Given: (x² + x)(x² + x – 7) + 10 = 0
Let x² + x = m. Then,
m(m – 7) + 10 = 0
$\Rightarrow$ m² – 7m + 10 = 0
On splitting the middle term –7m as –5m – 2m, we get:
m² – 5m – 2m + 10 = 0
$\Rightarrow$ m(m – 5) – 2(m – 5) = 0
$\Rightarrow$ (m – 5)(m – 2) = 0
$\Rightarrow$ m – 2 = 0 or m – 5 = 0
$\Rightarrow$ m = 2 or m = 5
On substituting m = x² + x, we get
$\Rightarrow$ x² + x = 2 or x² + x = 5
$\Rightarrow$ x² + x – 2 = 0 …(1) or x² + x – 5 = 0 …(2)
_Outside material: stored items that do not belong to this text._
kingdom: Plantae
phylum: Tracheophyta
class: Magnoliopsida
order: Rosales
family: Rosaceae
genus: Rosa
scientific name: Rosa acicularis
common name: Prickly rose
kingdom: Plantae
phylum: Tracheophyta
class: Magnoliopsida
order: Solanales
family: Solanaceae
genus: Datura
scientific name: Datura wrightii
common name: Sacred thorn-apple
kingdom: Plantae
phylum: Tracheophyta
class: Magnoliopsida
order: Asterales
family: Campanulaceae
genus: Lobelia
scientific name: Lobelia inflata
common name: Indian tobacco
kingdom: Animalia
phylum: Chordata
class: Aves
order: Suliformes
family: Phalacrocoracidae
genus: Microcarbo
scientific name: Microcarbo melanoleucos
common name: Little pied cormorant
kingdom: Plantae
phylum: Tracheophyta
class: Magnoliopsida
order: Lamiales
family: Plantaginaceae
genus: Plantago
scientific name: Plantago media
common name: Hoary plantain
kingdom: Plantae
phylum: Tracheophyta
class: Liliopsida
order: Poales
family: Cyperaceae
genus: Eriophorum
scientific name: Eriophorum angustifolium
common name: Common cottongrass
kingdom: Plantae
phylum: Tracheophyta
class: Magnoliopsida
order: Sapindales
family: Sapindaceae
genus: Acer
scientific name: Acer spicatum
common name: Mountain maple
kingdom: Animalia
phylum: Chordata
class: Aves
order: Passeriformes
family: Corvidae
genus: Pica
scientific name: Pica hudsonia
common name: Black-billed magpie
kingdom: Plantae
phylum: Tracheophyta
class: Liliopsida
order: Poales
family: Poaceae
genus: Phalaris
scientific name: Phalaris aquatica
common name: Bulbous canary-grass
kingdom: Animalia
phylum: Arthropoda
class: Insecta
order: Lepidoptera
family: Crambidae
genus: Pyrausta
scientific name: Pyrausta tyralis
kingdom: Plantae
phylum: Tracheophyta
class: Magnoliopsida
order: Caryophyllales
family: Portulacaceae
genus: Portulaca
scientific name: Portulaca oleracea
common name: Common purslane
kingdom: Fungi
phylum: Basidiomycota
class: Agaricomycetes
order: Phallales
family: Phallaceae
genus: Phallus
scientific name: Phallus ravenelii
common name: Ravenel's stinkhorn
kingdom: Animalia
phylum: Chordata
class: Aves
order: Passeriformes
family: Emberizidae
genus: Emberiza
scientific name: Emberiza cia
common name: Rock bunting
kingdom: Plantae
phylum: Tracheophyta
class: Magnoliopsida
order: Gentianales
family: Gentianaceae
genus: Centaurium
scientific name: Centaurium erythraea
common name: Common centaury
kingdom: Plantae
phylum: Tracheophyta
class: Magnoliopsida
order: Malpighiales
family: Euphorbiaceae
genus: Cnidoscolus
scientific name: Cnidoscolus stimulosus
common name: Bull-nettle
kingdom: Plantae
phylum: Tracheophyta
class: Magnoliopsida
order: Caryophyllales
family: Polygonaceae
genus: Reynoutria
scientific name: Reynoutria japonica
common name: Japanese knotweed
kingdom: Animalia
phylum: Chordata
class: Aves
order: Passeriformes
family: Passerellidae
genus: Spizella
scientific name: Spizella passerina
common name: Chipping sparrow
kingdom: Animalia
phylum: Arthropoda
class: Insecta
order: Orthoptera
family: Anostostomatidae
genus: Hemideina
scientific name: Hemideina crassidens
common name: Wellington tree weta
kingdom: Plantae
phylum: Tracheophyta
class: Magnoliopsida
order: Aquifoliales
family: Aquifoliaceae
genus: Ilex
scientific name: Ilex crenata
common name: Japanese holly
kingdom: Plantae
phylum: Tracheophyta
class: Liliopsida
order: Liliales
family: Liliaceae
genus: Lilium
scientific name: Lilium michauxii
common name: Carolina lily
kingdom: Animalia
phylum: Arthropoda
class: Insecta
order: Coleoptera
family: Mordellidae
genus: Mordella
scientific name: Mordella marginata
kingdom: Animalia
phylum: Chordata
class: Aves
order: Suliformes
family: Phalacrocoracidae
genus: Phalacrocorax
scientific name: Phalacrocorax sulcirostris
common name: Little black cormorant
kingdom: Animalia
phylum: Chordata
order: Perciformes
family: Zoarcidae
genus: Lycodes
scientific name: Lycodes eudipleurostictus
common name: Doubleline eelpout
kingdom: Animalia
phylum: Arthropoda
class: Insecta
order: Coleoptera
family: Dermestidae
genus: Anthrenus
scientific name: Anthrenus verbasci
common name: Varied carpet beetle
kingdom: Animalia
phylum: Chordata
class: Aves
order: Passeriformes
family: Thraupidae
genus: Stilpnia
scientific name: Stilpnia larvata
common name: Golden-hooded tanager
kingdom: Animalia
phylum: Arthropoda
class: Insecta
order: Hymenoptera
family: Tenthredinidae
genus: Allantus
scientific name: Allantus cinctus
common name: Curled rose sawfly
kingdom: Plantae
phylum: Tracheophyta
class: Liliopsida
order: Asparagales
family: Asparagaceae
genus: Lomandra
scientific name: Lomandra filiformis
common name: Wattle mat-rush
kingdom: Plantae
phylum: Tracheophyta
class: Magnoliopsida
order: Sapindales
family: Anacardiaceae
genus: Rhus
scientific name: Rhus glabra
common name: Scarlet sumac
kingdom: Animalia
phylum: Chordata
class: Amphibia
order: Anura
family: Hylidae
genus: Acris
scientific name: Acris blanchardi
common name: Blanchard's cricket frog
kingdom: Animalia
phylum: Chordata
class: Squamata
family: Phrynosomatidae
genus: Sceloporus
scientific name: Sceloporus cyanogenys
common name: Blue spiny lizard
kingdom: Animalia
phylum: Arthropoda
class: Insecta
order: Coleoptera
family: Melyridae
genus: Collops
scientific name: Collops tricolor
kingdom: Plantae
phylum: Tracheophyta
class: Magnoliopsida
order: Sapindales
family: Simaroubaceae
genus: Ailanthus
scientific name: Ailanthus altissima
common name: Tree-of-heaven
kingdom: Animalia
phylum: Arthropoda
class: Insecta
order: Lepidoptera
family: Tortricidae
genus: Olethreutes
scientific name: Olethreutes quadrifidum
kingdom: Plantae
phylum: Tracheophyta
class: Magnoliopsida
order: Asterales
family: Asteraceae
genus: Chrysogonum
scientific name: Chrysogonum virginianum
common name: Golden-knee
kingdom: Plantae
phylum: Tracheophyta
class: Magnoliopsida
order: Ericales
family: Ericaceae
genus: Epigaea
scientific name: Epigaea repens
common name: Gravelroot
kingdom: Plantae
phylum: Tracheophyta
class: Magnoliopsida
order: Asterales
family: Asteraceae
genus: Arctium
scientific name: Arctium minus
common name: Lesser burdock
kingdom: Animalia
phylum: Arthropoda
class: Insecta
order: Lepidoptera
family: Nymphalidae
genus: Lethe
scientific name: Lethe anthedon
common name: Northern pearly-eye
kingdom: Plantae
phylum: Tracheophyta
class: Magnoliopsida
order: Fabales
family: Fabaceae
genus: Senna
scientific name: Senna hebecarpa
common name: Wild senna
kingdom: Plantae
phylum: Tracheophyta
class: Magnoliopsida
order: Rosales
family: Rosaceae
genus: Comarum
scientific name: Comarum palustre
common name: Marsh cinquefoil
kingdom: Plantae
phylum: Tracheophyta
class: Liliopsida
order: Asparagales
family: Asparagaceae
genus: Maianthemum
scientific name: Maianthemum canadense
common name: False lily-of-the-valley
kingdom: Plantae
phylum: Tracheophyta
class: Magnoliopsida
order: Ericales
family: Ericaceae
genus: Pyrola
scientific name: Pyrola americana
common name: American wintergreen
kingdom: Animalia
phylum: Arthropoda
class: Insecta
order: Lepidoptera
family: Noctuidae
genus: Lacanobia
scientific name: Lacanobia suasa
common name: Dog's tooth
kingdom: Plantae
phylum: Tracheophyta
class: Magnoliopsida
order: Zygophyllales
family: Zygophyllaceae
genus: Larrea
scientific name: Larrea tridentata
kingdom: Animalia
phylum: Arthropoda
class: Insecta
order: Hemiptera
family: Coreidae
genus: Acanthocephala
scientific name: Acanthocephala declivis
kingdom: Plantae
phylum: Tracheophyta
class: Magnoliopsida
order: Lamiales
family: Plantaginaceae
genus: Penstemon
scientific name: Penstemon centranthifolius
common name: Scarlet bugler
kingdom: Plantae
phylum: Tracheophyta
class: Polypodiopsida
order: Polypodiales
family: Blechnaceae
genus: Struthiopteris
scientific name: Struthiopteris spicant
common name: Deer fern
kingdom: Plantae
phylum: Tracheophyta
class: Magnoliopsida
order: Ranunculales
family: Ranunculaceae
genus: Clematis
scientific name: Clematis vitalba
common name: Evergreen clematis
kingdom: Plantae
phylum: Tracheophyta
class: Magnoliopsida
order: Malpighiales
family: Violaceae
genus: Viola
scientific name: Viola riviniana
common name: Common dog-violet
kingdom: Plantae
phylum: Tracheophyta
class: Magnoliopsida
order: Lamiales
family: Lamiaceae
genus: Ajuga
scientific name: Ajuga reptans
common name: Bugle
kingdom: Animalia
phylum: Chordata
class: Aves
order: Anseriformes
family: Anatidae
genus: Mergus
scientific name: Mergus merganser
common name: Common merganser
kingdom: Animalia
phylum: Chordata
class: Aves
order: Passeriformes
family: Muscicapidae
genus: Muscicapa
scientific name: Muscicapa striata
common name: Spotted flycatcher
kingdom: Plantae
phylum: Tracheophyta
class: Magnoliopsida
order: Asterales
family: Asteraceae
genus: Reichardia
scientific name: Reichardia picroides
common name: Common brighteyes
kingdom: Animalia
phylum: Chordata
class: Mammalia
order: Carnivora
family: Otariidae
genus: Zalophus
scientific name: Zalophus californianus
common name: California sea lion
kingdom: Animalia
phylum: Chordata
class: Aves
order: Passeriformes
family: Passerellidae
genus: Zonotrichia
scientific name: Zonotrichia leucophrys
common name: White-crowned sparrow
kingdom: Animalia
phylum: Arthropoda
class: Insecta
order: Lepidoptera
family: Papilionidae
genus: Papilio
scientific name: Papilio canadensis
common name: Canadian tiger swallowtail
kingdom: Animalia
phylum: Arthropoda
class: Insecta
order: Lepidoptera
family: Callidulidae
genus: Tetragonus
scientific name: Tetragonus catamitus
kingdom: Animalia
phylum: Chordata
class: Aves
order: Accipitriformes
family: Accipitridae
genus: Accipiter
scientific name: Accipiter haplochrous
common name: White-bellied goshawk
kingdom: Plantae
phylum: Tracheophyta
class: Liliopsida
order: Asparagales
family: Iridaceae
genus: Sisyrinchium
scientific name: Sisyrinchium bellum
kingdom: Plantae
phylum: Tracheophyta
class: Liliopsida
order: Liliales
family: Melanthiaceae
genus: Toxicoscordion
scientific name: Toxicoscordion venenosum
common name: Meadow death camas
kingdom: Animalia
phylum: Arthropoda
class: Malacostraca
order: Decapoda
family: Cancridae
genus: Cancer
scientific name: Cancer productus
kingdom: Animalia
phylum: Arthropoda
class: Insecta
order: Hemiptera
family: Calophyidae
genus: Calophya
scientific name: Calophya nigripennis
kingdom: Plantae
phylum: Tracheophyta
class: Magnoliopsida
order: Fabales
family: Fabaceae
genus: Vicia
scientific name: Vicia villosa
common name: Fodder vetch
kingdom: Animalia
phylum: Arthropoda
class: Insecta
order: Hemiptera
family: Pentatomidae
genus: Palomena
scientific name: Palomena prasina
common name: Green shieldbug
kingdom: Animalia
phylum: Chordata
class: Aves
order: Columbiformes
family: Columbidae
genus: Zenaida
Now, from equation (1), we get:
x² + x – 2 = 0
$\Rightarrow$ x² + 2x – x – 2 = 0
$\Rightarrow$ x(x + 2) – 1(x + 2) = 0
$\Rightarrow$ (x + 2)(x – 1) = 0
$\Rightarrow$ x + 2 = 0 or x – 1 = 0
$\Rightarrow$ x = –2 or x = 1

Now, from equation (2), we get:
x² + x – 5 = 0
On using the quadratic formula, we get:
$$\begin{gathered} x=\frac{-1\pm \sqrt{{\left(1\right)}^2-4\times 1\times \left(-5\right)}}{2\times 1} \\ =\frac{-1\pm \sqrt{1+20}}{2} \\ =\frac{-1\pm \sqrt{21}}{2} \end{gathered}$$
Thus, the solutions of the given equation are x = $\frac{-1\pm \sqrt{21}}{2}$ , –2, 1.